Each line below should be repeated exactly as written, with no pictures carried over.

• STUDY MATERIAL:
[Start of section]

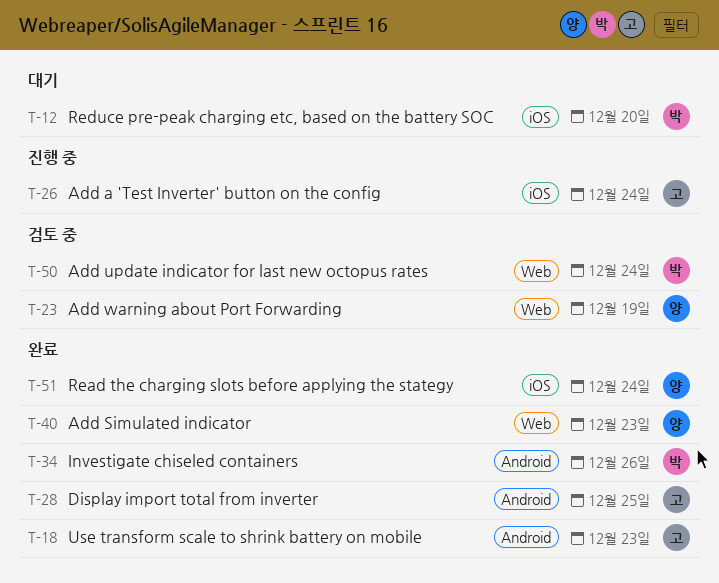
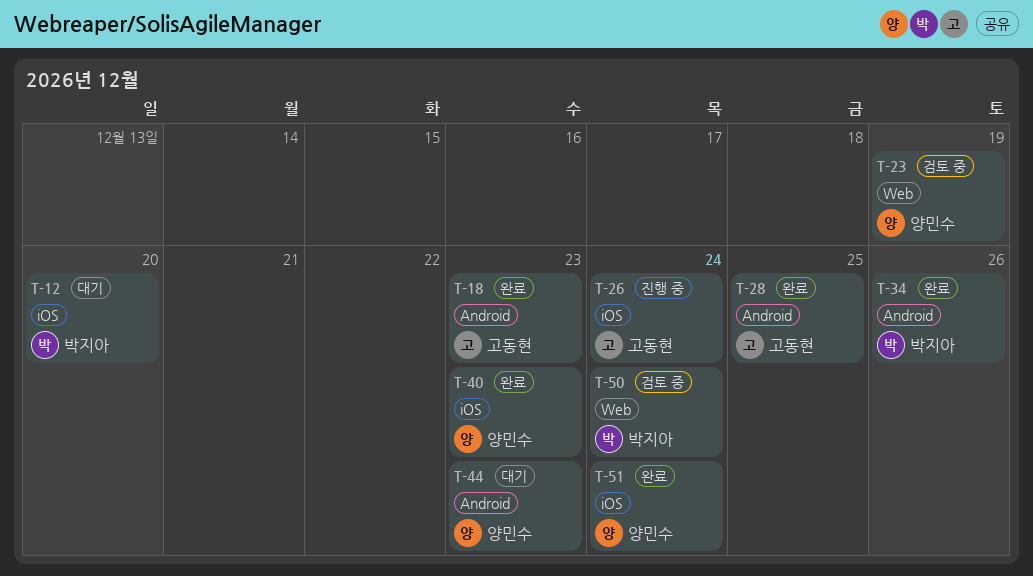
T-40, label: Web -> iOS
T-44: none -> present

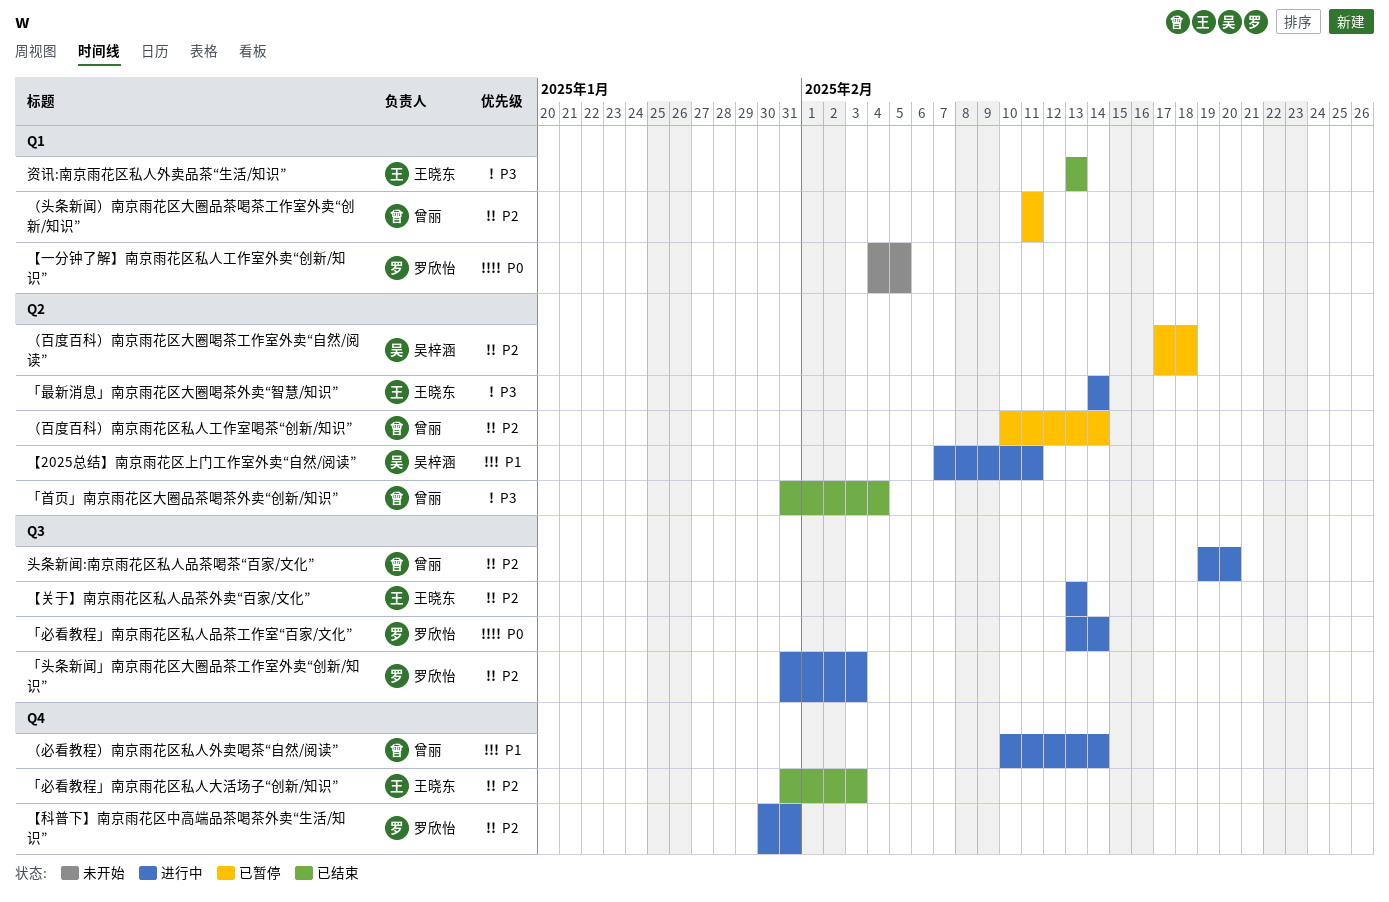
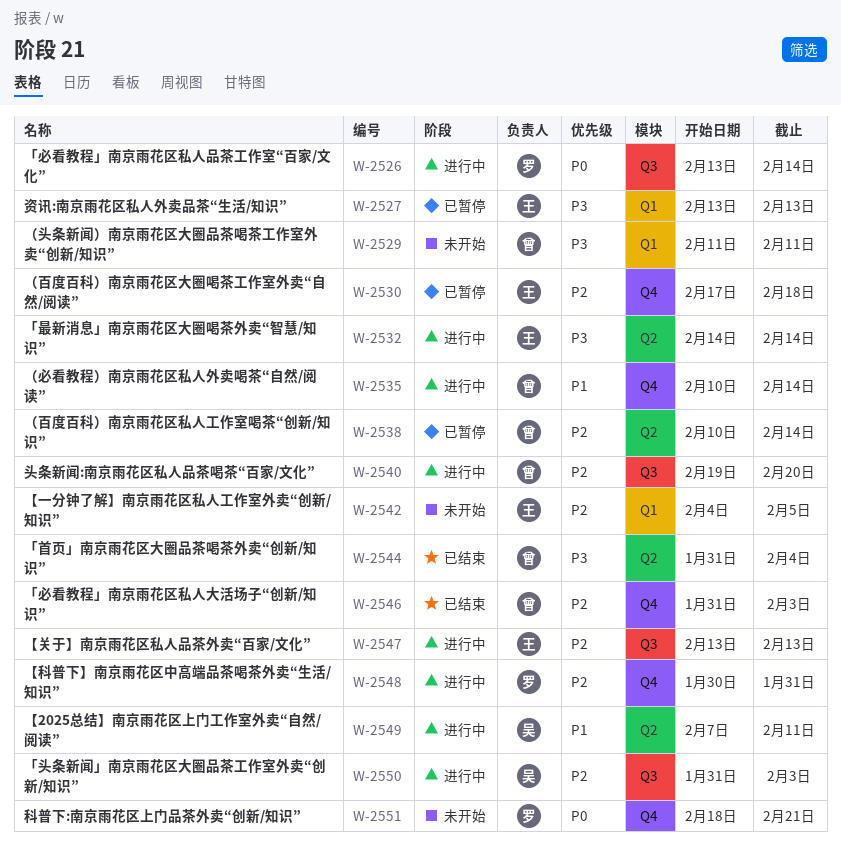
「头条新闻」南京雨花区大圈品茶工作室外卖“创新/知识”, owner: 罗欣怡 -> 吴梓涵
「必看教程」南京雨花区私人大活场子“创新/知识”, owner: 王晓东 -> 曾丽
【一分钟了解】南京雨花区私人工作室外卖“创新/知识”, owner: 罗欣怡 -> 王晓东
【一分钟了解】南京雨花区私人工作室外卖“创新/知识”, priority: P0 -> P2
科普下:南京雨花区上门品茶外卖“创新/知识”: none -> present
资讯:南京雨花区私人外卖品茶“生活/知识”, status: 已结束 -> 已暂停
（头条新闻）南京雨花区大圈品茶喝茶工作室外卖“创新/知识”, status: 已暂停 -> 未开始
（头条新闻）南京雨花区大圈品茶喝茶工作室外卖“创新/知识”, priority: P2 -> P3
（百度百科）南京雨花区大圈喝茶工作室外卖“自然/阅读”, owner: 吴梓涵 -> 王晓东
（百度百科）南京雨花区大圈喝茶工作室外卖“自然/阅读”, label: Q2 -> Q4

[End of section]

• EXPECTED ANSWER:
T-40, label: Web -> iOS
T-44: none -> present

「头条新闻」南京雨花区大圈品茶工作室外卖“创新/知识”, owner: 罗欣怡 -> 吴梓涵
「必看教程」南京雨花区私人大活场子“创新/知识”, owner: 王晓东 -> 曾丽
【一分钟了解】南京雨花区私人工作室外卖“创新/知识”, owner: 罗欣怡 -> 王晓东
【一分钟了解】南京雨花区私人工作室外卖“创新/知识”, priority: P0 -> P2
科普下:南京雨花区上门品茶外卖“创新/知识”: none -> present
资讯:南京雨花区私人外卖品茶“生活/知识”, status: 已结束 -> 已暂停
（头条新闻）南京雨花区大圈品茶喝茶工作室外卖“创新/知识”, status: 已暂停 -> 未开始
（头条新闻）南京雨花区大圈品茶喝茶工作室外卖“创新/知识”, priority: P2 -> P3
（百度百科）南京雨花区大圈喝茶工作室外卖“自然/阅读”, owner: 吴梓涵 -> 王晓东
（百度百科）南京雨花区大圈喝茶工作室外卖“自然/阅读”, label: Q2 -> Q4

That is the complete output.